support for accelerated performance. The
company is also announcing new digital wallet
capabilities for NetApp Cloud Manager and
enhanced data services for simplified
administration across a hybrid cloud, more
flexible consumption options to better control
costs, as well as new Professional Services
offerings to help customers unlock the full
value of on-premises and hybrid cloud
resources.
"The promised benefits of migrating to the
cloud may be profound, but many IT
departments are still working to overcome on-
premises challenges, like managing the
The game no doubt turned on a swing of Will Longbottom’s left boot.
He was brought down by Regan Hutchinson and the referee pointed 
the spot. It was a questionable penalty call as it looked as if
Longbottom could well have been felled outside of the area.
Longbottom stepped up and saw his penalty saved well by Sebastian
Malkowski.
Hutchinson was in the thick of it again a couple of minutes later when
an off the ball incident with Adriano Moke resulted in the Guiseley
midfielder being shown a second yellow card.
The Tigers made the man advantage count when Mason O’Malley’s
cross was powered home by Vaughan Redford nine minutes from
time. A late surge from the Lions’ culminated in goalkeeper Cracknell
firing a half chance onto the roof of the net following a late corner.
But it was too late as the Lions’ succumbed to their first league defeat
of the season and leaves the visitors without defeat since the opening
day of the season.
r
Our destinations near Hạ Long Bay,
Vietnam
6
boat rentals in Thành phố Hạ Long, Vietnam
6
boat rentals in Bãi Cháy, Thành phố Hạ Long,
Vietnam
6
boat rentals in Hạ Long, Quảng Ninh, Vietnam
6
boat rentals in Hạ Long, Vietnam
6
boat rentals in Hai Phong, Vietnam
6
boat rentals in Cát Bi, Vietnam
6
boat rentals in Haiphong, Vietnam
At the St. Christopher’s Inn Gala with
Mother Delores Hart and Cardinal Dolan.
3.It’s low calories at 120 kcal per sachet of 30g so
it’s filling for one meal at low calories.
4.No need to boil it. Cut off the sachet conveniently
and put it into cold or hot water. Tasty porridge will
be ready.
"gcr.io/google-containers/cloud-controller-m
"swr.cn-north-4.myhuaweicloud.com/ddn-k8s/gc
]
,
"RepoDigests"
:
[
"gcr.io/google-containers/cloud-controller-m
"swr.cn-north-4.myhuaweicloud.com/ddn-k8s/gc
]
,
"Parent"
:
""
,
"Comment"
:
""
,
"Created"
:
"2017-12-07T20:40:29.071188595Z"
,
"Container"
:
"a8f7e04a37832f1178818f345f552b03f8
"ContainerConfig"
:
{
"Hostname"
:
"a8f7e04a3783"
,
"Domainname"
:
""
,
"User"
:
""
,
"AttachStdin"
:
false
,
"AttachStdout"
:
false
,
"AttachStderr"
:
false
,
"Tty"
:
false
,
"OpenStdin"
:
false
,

◇ ◇ ◇ ◇ ◇

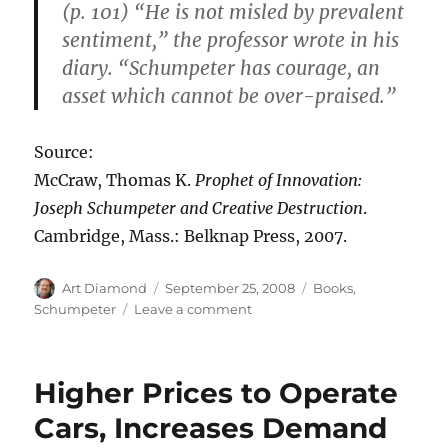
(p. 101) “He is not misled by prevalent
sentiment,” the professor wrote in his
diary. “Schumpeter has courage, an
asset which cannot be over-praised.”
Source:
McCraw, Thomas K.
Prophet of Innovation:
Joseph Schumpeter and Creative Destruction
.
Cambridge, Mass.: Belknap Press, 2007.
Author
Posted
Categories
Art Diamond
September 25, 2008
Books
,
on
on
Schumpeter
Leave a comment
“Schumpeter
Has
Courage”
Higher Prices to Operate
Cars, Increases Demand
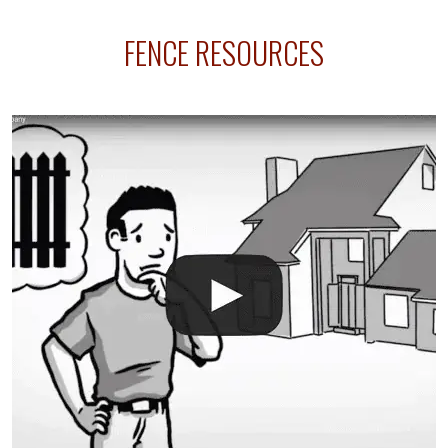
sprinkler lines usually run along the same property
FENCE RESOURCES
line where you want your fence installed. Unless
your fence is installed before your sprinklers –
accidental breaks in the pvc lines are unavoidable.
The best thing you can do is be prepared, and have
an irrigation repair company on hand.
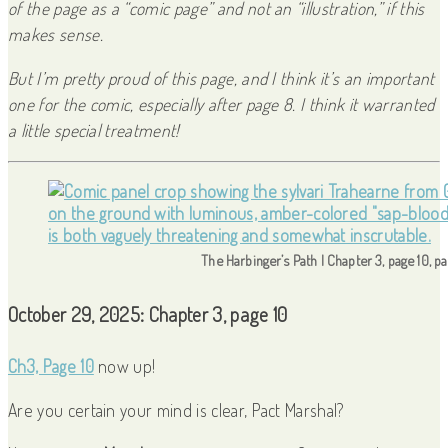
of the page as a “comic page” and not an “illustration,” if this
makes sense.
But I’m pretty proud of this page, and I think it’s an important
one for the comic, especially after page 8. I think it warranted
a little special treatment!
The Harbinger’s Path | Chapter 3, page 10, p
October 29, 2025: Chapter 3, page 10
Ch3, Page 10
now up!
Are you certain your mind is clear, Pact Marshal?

◇ ◇ ◇ ◇ ◇

Directions for this task: Would you copy, unchanged, the stretch of the records above that begins at the line containing "support for accelerated performance. The" and ends at the line containing "flexible consumption options", and only that?

Task output:
support for accelerated performance. The
company is also announcing new digital wallet
capabilities for NetApp Cloud Manager and
enhanced data services for simplified
administration across a hybrid cloud, more
flexible consumption options to better control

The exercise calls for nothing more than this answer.